Hi Derek, This is the shape

Hi Derek,

This is the shape of both packs inside the frog, the egg sacks are paired inside the frog, encased within an extremely thin membrane- the sac. I have many images just like above showing both sacs together just as they are orientated within the frog. This one above is partially air dried. The eggs are bound together within the frog, individually encased in a water absorbant membrane. The membrane becomes the jelly globes around each ova upon immersion in water. The jelly is incredibly glue -like when in the process of taking on water, this quality keeps the egg mass together in the familair clumps, this despite the fact that the eggs are deposited by the frog like a string- they dont remain as a string when in the water as their own stickiness makes them become a large ball- they stay together. Having seen so many discarded egg sacs and dismembered frogs I don't think these are being injested, quite the oppositte -I think they are being very purposefully removed and avoided. Possibly due to the potential for unwelcome size increase within the predator, as has been stated often on iSpot.

I have a very good image from March this year, of both egg sacs together, I will post it now. It shows the nature of the egg sac and one of the sacs is burst- this has allowed the spilled ova to begin to absorb water from the ground.
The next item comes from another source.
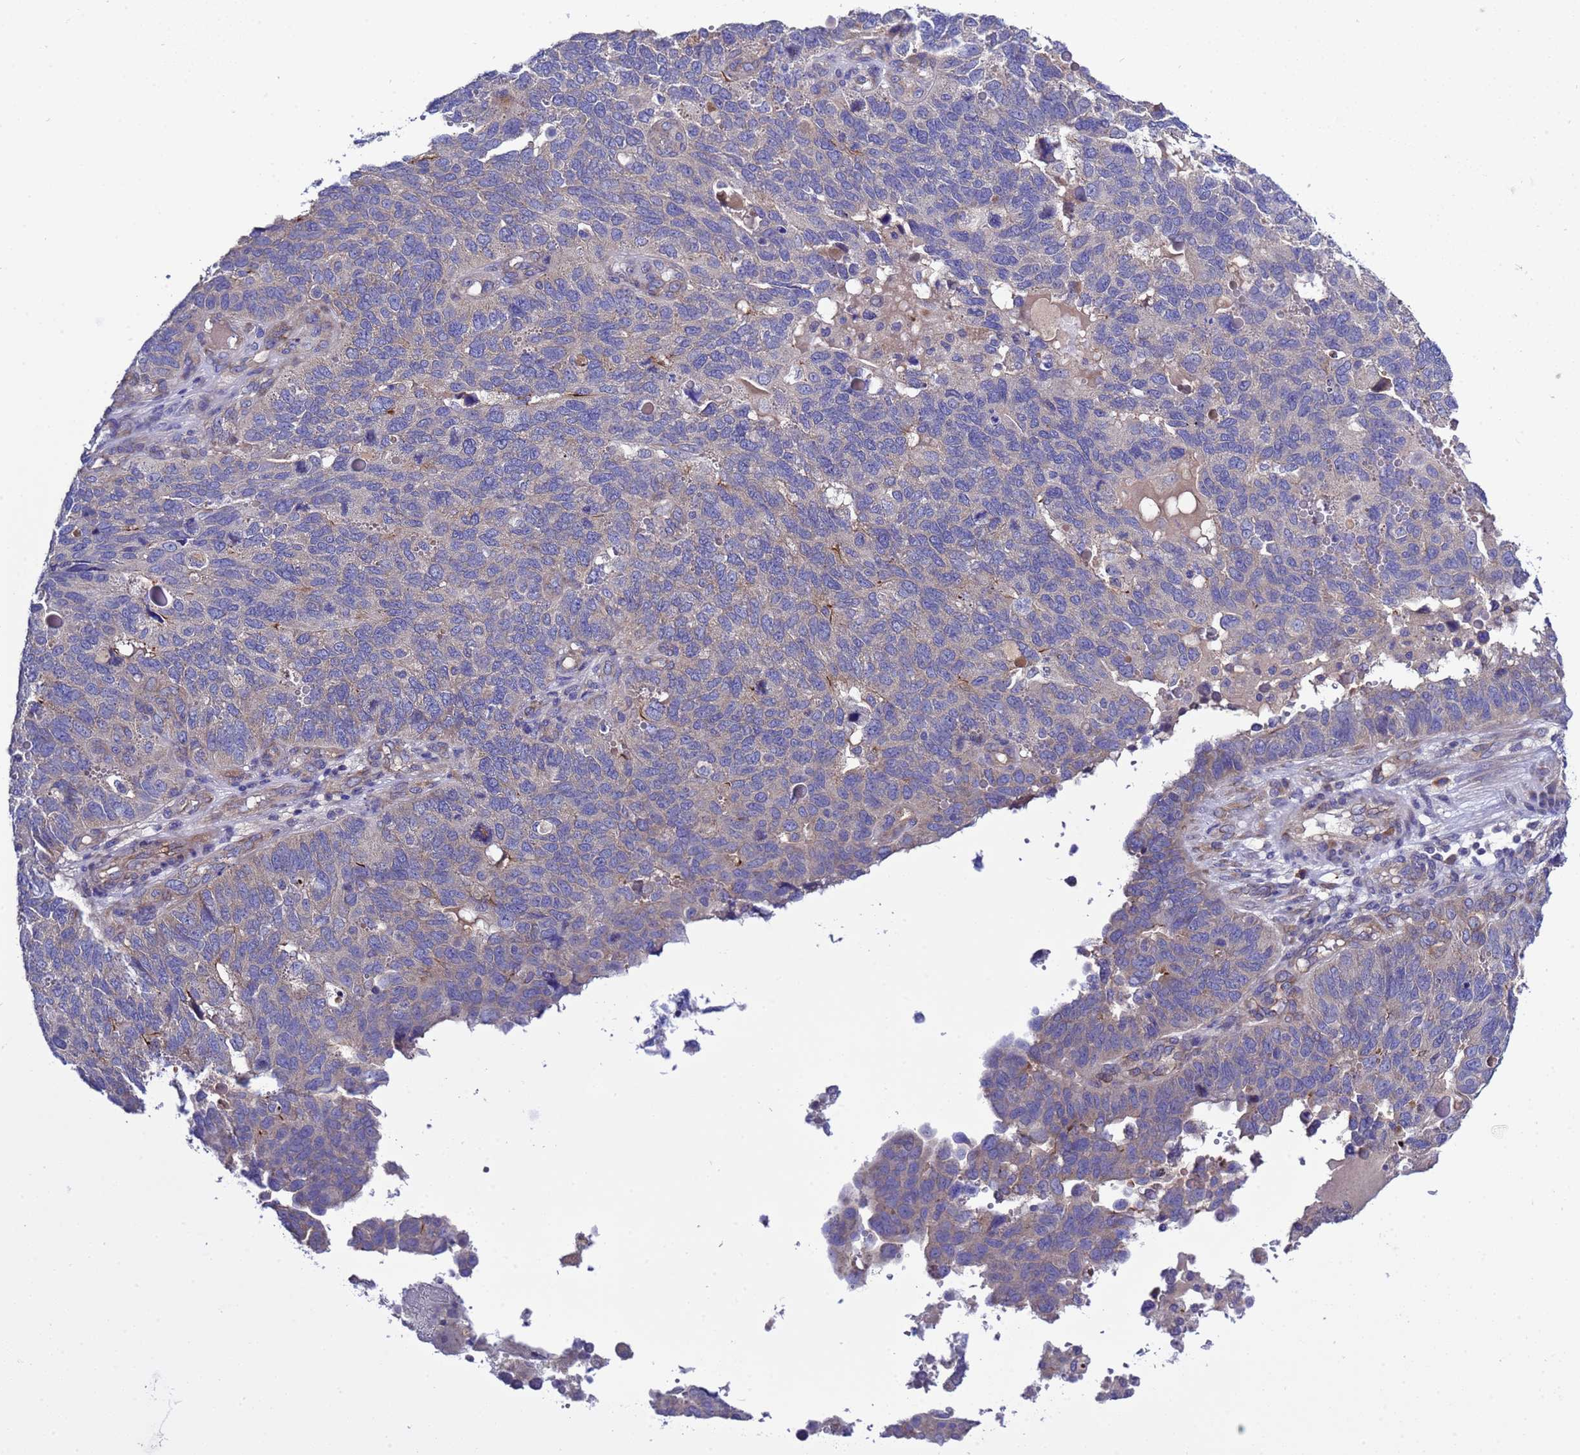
{"staining": {"intensity": "negative", "quantity": "none", "location": "none"}, "tissue": "endometrial cancer", "cell_type": "Tumor cells", "image_type": "cancer", "snomed": [{"axis": "morphology", "description": "Adenocarcinoma, NOS"}, {"axis": "topography", "description": "Endometrium"}], "caption": "Immunohistochemistry micrograph of endometrial adenocarcinoma stained for a protein (brown), which demonstrates no expression in tumor cells.", "gene": "RC3H2", "patient": {"sex": "female", "age": 66}}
I found egg sacs that day, but also pieces of frog that hadnt been eaten(some almost intact animals) and a female frog torso that had been left holding the egg sacs. Not far from the frog remains were several otter spraint made of frog bones. There may well be a connection but herons, hooded crows, ravens, foxes and possibly buzzards all dine there at spawning season also so I can't attribute the frog remains to otters with certainty.

New post here with telling images-


nightfly's picture

Hi Soni

In this case I dont think the egg sack membrane is present. In my linked one below it is present. The egg mass seems to be sufficiently bound together to be able to sit like above after having slipped from the egg sack membrane. If the conditions are dry and it doesn't rain, the egg mass air dries. Just like above.